Em meio à decadência da Nova República e a despudora defesa de ataques aos trabalhadores como a Reforma da Previdência, as aparências "republicanas", "democráticas" já não importam mais nada. O que importa é a vitória da agenda de privatizações, reforma da previdência e congêneres. Lembra daquele "maquiavelismo" que imputam aos marxistas? Que nada. Ninguém compete com um setor despudorado da burguesia paulistana como o Estadão, vanguarda do atraso pátrio. Para o Estadão não importam os meios (Temer, compra de deputados, mostrar que o sufrágio popular pouco importa) só os seus interesses vendidos como interesses de todos brasileiros.

O editorial tem como descrição uma frase que já visa provocar aqueles 93% a 97% (segundo a pesquisa) dos brasileiros que querem a saída de Temer, negando sua importância, dizem: "A única oposição de fato ao presidente Michel Temer se limita hoje às redes sociais e aos partidos desalojados do poder depois do impeachment de Dilma Rousseff". Não existem os brasileiros, ou se existem não constituem uma oposição real, pois não tomam as ruas, os editoriais dos jornalões nem subvertem um jogo de cartadas marcadas a partir de R$ 12 bilhões em emendas e medidas.

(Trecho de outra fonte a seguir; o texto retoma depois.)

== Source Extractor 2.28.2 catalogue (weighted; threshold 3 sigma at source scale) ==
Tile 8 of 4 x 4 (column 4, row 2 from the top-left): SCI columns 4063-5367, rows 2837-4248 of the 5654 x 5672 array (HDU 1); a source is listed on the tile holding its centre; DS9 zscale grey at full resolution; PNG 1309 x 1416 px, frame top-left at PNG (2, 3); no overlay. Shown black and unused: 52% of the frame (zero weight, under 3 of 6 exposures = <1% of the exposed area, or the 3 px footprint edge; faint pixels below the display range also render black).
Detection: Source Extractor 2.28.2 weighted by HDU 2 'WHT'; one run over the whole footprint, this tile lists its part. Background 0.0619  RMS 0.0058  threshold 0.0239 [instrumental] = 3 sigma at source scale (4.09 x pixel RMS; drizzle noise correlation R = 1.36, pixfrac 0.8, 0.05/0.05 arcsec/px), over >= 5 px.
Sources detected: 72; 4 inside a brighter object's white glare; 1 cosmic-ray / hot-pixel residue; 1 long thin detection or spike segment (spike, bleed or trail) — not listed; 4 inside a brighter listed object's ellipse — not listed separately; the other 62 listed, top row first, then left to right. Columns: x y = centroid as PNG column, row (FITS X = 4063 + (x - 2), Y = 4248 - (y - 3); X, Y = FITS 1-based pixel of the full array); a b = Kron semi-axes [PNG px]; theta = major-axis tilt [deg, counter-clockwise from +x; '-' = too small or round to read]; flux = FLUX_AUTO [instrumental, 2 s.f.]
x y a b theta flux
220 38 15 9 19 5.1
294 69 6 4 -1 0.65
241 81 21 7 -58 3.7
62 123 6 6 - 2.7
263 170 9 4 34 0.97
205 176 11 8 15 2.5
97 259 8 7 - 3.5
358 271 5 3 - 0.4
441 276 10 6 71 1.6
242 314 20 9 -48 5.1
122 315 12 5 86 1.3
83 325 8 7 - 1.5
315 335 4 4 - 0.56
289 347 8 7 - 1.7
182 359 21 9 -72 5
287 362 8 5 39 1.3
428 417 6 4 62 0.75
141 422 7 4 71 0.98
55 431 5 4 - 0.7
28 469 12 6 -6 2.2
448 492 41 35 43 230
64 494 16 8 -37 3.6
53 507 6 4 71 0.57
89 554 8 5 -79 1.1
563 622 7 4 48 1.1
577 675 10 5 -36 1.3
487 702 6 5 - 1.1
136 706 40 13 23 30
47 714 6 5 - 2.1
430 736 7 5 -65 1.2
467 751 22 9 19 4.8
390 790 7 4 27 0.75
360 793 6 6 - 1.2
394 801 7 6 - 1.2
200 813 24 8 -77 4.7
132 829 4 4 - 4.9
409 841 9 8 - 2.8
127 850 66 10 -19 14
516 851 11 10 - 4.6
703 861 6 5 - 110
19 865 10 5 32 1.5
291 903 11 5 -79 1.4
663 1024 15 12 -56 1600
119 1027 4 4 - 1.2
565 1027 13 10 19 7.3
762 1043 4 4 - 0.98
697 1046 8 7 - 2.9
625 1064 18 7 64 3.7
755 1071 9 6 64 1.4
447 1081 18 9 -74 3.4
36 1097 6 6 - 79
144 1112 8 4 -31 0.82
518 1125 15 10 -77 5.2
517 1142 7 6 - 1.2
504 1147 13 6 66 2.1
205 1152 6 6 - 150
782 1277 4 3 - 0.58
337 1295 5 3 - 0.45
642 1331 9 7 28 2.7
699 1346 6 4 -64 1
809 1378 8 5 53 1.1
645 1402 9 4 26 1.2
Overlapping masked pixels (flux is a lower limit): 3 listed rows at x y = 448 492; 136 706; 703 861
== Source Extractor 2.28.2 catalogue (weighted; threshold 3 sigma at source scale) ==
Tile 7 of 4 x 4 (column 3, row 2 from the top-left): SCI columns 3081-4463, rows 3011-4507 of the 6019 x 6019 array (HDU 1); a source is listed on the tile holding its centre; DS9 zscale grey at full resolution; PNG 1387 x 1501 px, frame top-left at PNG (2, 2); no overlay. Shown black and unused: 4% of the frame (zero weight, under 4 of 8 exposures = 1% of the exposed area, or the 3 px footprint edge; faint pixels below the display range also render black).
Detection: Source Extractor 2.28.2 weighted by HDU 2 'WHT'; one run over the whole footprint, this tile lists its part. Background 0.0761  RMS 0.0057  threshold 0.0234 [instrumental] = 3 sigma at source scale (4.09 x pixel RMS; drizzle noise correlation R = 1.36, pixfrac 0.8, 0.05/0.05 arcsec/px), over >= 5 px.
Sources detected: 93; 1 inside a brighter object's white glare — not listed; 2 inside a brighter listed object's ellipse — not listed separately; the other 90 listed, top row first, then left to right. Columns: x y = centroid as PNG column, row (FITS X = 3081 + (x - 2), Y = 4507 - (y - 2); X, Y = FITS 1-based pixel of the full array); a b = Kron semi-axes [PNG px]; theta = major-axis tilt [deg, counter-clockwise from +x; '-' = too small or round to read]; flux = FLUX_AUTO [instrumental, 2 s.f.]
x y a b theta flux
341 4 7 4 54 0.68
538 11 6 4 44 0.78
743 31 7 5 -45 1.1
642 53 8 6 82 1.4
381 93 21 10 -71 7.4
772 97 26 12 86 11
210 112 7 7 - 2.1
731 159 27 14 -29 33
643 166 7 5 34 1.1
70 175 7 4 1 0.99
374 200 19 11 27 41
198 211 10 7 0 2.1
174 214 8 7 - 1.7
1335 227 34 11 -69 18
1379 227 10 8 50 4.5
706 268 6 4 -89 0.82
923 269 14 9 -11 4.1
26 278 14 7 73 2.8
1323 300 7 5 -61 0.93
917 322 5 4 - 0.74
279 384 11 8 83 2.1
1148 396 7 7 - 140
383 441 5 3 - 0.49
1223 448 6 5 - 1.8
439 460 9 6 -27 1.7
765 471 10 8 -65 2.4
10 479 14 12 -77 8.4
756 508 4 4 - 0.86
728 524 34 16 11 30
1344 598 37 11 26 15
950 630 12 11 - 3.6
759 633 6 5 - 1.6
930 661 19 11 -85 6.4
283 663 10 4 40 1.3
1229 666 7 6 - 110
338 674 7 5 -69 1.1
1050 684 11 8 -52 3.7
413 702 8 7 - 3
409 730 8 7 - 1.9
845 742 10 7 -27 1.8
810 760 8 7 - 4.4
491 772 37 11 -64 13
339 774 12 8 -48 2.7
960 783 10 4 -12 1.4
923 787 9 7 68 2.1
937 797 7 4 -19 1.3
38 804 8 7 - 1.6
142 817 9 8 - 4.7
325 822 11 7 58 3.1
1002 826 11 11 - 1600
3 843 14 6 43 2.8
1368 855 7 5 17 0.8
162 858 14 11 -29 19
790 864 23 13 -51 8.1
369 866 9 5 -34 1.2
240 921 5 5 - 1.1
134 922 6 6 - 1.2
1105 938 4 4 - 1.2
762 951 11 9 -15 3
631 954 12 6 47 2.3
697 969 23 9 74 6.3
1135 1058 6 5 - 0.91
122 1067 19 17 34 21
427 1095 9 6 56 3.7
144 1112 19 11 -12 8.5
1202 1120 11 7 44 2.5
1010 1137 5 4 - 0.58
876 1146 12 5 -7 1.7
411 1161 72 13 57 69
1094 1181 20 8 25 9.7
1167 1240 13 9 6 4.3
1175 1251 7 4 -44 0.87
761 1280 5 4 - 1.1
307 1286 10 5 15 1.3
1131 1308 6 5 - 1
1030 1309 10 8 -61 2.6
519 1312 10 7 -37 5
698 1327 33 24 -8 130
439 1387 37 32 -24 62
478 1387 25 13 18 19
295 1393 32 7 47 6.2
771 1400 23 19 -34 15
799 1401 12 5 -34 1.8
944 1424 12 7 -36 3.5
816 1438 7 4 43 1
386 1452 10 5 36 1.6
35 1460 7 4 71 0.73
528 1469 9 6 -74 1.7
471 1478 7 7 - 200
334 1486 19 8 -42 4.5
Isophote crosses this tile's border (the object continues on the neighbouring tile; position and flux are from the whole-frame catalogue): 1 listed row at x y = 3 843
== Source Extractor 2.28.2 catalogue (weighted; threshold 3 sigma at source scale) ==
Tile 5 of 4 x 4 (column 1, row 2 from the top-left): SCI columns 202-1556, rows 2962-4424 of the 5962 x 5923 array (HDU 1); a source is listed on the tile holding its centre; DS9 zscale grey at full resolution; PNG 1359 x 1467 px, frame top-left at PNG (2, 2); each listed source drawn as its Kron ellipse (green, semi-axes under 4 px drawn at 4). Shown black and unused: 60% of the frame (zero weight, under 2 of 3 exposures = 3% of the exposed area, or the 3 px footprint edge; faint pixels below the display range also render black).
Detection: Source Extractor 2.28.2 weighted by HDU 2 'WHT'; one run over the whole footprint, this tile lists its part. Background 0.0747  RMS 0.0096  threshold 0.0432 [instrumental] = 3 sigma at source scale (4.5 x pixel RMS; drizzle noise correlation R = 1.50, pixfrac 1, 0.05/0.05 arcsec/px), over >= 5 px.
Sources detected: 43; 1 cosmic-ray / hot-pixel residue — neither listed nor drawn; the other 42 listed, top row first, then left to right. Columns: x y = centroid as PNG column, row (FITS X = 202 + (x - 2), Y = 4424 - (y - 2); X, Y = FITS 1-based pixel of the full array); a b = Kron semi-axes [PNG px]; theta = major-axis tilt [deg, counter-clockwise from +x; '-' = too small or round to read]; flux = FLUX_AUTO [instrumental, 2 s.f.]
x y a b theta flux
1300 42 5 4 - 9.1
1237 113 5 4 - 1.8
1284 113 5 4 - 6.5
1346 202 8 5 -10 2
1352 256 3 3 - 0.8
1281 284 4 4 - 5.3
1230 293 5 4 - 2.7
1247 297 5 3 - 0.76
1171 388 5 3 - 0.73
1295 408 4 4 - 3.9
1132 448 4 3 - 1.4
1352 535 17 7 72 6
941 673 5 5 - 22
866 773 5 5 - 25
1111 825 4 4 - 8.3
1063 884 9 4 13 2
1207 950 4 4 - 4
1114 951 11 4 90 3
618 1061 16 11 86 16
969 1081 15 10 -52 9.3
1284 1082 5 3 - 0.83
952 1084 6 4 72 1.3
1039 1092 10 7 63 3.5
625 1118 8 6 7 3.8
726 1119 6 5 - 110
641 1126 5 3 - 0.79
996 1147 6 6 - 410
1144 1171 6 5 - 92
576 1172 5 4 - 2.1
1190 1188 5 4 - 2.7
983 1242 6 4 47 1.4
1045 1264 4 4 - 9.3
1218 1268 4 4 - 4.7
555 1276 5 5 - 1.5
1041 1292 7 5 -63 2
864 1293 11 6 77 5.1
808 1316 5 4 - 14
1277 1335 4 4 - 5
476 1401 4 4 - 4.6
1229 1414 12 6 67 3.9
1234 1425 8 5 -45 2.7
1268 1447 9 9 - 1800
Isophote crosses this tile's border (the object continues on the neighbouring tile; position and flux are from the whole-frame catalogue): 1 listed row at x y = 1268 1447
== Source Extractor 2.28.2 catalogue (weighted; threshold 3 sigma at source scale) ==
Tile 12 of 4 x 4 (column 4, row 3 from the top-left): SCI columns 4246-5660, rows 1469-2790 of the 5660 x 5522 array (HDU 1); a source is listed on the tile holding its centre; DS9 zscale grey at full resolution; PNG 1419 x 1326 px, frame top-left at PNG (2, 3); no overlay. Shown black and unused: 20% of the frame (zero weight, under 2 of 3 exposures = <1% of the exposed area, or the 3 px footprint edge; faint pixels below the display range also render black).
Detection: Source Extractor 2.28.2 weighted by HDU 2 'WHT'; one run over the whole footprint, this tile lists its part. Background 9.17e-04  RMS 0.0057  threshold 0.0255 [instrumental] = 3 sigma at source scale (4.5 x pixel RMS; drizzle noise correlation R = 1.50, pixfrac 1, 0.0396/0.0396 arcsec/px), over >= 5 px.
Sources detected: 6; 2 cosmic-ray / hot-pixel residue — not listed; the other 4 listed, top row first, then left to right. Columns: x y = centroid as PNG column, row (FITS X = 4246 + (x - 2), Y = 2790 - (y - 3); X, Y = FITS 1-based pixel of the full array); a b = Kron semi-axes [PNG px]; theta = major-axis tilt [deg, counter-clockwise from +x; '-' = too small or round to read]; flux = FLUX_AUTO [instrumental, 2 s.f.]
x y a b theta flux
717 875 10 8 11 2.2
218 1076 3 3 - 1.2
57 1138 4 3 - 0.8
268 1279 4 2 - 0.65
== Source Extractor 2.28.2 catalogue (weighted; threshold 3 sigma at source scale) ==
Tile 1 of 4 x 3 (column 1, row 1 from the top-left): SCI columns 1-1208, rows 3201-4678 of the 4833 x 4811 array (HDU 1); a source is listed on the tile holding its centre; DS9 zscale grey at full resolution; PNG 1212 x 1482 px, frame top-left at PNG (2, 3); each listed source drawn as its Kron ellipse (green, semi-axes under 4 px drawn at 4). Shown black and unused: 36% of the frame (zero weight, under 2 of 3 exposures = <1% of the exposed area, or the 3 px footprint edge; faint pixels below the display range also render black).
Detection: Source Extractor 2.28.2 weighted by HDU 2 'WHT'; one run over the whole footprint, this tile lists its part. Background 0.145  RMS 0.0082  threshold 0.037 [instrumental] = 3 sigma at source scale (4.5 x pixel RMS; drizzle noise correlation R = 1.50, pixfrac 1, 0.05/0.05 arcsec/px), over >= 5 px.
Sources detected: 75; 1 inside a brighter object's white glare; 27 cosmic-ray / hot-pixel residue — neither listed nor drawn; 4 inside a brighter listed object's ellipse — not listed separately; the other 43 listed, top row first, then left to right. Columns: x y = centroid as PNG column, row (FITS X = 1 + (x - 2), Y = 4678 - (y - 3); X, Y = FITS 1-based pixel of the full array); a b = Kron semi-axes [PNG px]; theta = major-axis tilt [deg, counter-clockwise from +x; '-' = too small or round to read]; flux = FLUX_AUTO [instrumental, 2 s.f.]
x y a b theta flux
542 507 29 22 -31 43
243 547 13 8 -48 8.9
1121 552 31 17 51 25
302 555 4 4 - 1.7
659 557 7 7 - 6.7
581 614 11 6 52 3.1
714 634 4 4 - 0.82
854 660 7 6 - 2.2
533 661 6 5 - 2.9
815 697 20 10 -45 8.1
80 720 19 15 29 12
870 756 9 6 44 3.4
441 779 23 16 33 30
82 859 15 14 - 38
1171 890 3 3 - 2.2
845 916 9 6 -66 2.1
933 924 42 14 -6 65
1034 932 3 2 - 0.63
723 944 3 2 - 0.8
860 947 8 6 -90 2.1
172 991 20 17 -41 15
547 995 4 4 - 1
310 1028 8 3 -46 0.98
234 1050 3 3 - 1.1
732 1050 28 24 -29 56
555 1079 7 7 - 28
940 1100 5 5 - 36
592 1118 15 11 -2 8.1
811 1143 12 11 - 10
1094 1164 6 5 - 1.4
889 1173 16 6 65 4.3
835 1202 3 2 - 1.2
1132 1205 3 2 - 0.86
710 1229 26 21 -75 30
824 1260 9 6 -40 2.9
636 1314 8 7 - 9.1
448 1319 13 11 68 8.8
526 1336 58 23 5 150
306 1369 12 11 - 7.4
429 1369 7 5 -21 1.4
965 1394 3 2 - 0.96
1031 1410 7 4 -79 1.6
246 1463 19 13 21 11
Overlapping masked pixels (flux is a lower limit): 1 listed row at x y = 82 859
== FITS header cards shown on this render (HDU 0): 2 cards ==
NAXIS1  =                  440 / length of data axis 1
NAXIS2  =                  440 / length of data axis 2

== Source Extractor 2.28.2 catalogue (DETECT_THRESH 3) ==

E essa fartura para comprar deputados (12 bilhões dariam para sustentar todas universidades federais por dois anos), mesmo em meio a penúria da saúde e educação públicas seria algo normal e saudável. Trata-se segundo esse editorial da "realidade da natural negociação política entre governo e Congresso Nacional se impõe, como no caso das articulações para rejeitar as denúncias contra Temer" e que Temer é um apto presidente e faz o que é normal e desejável: "Mas o regime de governo brasileiro ainda é presidencialista, e Michel Temer demonstrou que sabe como usar o poder da Presidência na negociação com o Congresso".

Realidade natural?!

E todos aqueles discursos que somos educados a ouvir e acreditar desde as escolas sobre o que chamam "democracia"? E Aquelas cantinelas todas sobre a nobreza que deve-se ter na política? O que fazer com essas ideias? Melhor jogá-las fora.

A burguesia em decadência tira suas vestes. Não importa mais o povo pense. Não importa mais que o sistema política em decadência se sustente comprando deputados. Não importa que o povo não quer no poder aquele que nunca elegeu. A política dizem os iluminados do Estadão não tem que se guiar pelo sentimento "histérico" que domina nas redes sociais (nada diferente do que se ouve nas ruas). Há gente mais apta a decidir os rumos do país do que o povo.

A manutenção de Temer no poder não depende de regras normais da democracia burguesa. Ele se mantém porque parcelas da elite o querem, e a classe média esperançosa em alguma melhoria na economia prefere ficar parada. Temer nunca foi popular mesmo, isso é assim mesmo, o que importa é agenda que ele toca pode-se ler em outra passagem.

Em meio a sinceridade despudorada desse editorial classista, de declamação de princípios, métodos e interesses faz falta um título mais adequado ao editorial do jornal paulista, deixamos como sugestão um: "Democracia para nós da elite é assim mesmo, corrupta, e isso é bom se ajudar na Reforma da Previdência".